I wondered what she had been afraid of. And why had she kept her back to the door, if she were afraid? She certainly must have heard me stepping up on the porch.

“You have anything cold to drink?” I asked.

“Just cokes,” she said.

“I’ll have one. And a glass of water, if I might.”

She went around behind the counter and opened the icebox. I tried again to think of some way of broaching the subject of those twenty-dollar bills without causing her to wonder why I’d ask about an odd thing like that. There didn’t seem to be any. Maybe I was slowing up.

She uncapped the bottle and poured me a glass of water from a jar in the icebox. I took a long drink of the water and then began on the coke. She started to return to her sweeping. I took out my wallet and extracted a ten-dollar bill, intending to settle up for the cabin and boat.

She glanced at it, and reached under the counter for the cigar box. Setting it on top, she opened it and glanced inside. “Haven’t you got anything smaller?” she asked.

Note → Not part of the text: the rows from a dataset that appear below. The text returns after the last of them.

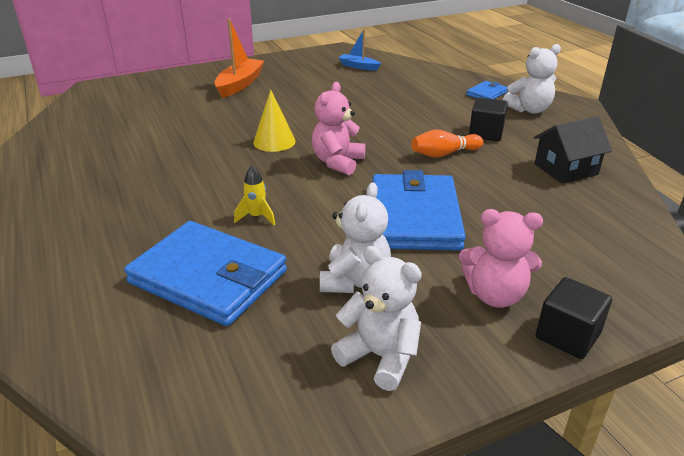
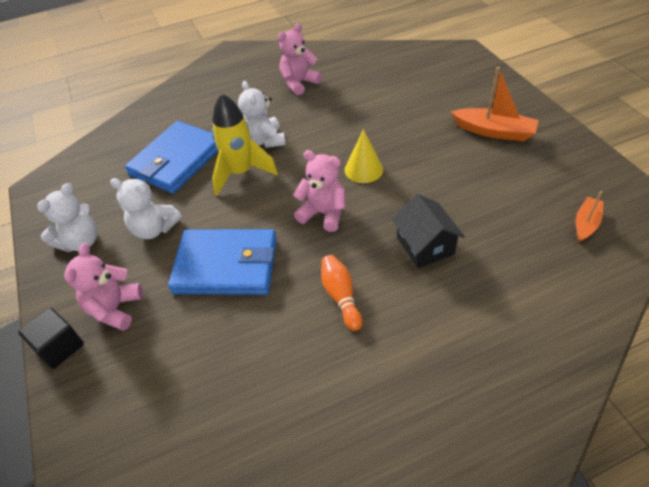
camera: 95 degrees right, 15 degrees up
(77, 181) = (299, 83): none -> pink teddy bear
(257, 217) = (241, 173): yellow rocket -> yellow rocket, size x2.14
(358, 66) = (586, 223): blue boat -> orange boat
(486, 93) = (527, 364): blue wallet -> none
(486, 133) = (395, 344): black cube -> none
(529, 110) = (478, 411): white teddy bear -> white teddy bear (264, 140)
(566, 169) = (303, 414): black house -> black house (425, 246)

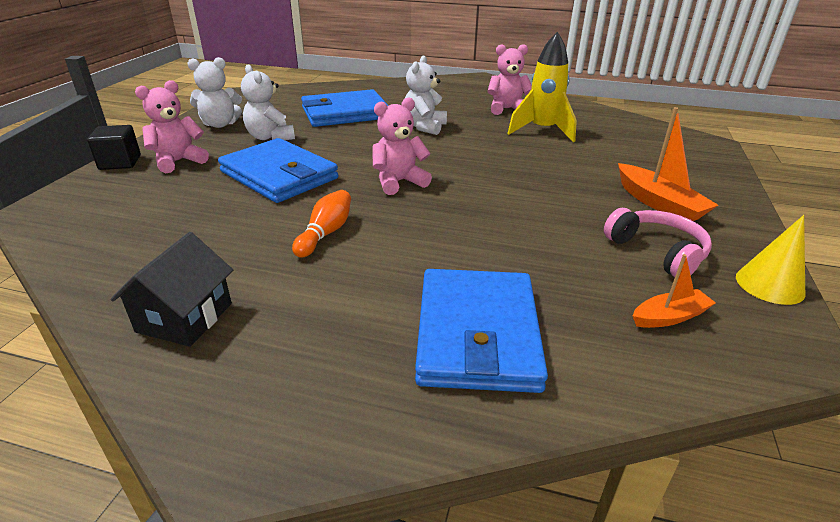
camera: 35 degrees right, 15 degrees down
(241, 173) = (376, 136): yellow rocket -> yellow rocket (542, 131)
(323, 213) = (398, 182): pink teddy bear -> pink teddy bear turned 90 degrees counterclockwise
(363, 169) = (478, 173): yellow cone -> yellow cone (769, 285)
(425, 246) = (452, 242): black house -> black house (185, 317)
(520, 307) = (477, 334): none -> blue wallet
(534, 176) = (657, 252): none -> pink headphones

She thought I merely wanted to pay for the drink. I started to explain I was leaving, but then it occurred to me I ought to take one more look into that box before committing myself. That was what I’d come out here for, wasn’t it? I moved a casual step nearer and glanced down.

There was no twenty in it, new or old. Besides the silver it contained only some ones, a couple of fives, and a ten. Well, I asked myself disgustedly, are you satisfied? Ready to go home now?

“I wanted—” I began, and then stopped suddenly, my eyes riveted on the ten-dollar bill. It was on top, in plain sight. And along one end of it was a narrow, reddish-brown stain.